那时他心中所思的书记人选是谁?答案自然是陶铸。因此,任何关于陶铸是刘少奇将其调入中央的言论,对于刘少奇而言,无疑是一大误解。
上海会议时他还提出来他要挂帅,说“我是帅,邓小平是副帅。”这样刘少奇摆到哪儿去呵。
会议结束后,众人纷纷热议,对这起事件感到困惑。自然,无人敢贸然询问。然而,彭老总却当场反驳,语气坚定地反问:“你不是早已挂帅出征了吗?”
此外,他还提及李富春似乎惧怕鬼神,却未明其意。随后,文章又将李富春描绘为常委,然而未及数日,他又显得力不从心。总之,主席此后行事愈发缺乏章法,众人皆不明其究竟意图何为。
关于“文化大革命”的具体情况,我实不知情,那期间我身处囹圄,对外界一无所知。
“文化大革命”时期,据说毛主席曾认为“反对周总理会导致国家动荡”。在我看来,他当时对此认识得相当透彻,意识到没有他人支持,他很难独自应对那些事务。若让毛主席担任总理,他能够胜任吗?(刘英插话:当不了!)
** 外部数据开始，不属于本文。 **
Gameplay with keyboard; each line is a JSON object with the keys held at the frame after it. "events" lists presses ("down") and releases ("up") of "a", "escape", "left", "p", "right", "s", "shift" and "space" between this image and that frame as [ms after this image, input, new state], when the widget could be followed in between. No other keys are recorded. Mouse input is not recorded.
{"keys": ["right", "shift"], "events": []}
因此,对于周,他的感受是这样的:一方面,他察觉到对方并不完全听从他的指令,但另一方面,他又深感没有对方的存在,事情似乎无法顺利进行。
周亦擅于在二者之间寻求平衡。往昔,我们常以“不倒翁”来形容周。在“文化大革命”期间,周确实堪当国家之柱石,若非他挺身而出,后果不堪设想。若缺失他那调和之术,国家未来将走向何方,实难预料。
(刘英补充道:后来毛泽东对他也不再信任了吧?)
信任难以实现,任谁也无力改变。即便康生试图掌控,王洪文渴望总理之位,即便他们两位,也均非胜任之选。
到了“文化大革命”的后期,毛泽东本人也开始意识到这一局面若继续下去,将难以收拾。最终,他选择了退场,将这个局面留给了后来者来收拾。
在“文化大革命”期间,我认为对我影响最为深刻的,莫过于林彪事件。他原本坚信林彪对其忠心耿耿,视其为一位相当忠诚的信徒。然而,林彪竟采取如此卑劣的谋杀手段,这对我造成了极大的冲击。
自林彪事件之后,他对所有年长的领导都产生了怀疑,转而信任起王洪文、张春桥、姚文元,自然也包括江青。因此,他的行为变得异常,甚至到了极端的地步。